Awesome! Thanks Spotmaster! So really, in your 180, only one part of the tank (the part with the ac110) is having it's surface agitated, and the other side has nothing at all?


----------



## spotmonster (Nov 23, 2006)

In the 180, the surface major agitation occurs in the middle, that's where the AC110 is installed. Near the ends is where I have air lines ran under the sand, so I do get bubbles.

Based on my experience with the 90 gallon, in the future I am going to run 2- FX5's on my 180 and drop the 110. Seal the top like I did with the other tank (with the plastic stuff, not actually "seal it"). And I will probably leave the 2 airlines.


----------



## SupeDM (Jan 26, 2009)

Sent the origional poster a PM. Not sure of rules regarding specifit talk of equipment. Posting here now to share with forum.
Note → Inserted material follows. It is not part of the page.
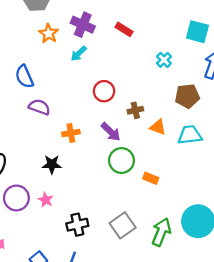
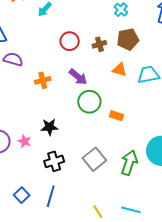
brown pentagon: (187, 96) -> (128, 39), moved
brown cross: (135, 110) -> (99, 44), moved
black star: (52, 164) -> (50, 127), moved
The basics of aeration are not to add oxygen to water. The Idea is to create enough surface agitation to drive off CO2. Water at any specific temperature has a limited ability to hold dissolved gasses. In order to hold more Oxygen we must drive off the CO2 that our fish put into the water Via respiration. Oxygen tends to disolve into water more easily than CO2 there fore if we push out the CO2 and have water moving on the surface of our tanks it will naturaly pick up oxygen. This is the reason that planted tank keepers must push CO2 instead of just agitating the water. Also there are devices made specificly to help CO2 dissolve into water. I will push it a little on the rules here and Say that because of the internal spraybars and biowheels the emp 400 is hands down the king of offgassing CO2 and agitating the water as far as HOBs are concerned. If you would like to test this theory put one on your High Tech planted tank and watch the readings and watch it increase the CO2 output. MY bubble counter was going so fast i couldnt even count them when i had the filter with biowheels on it. Without it is 5-15 per minute depending on time of day and last water change. If i am violating any serious rule with this post please PM me and do what is necessary to fix it.


----------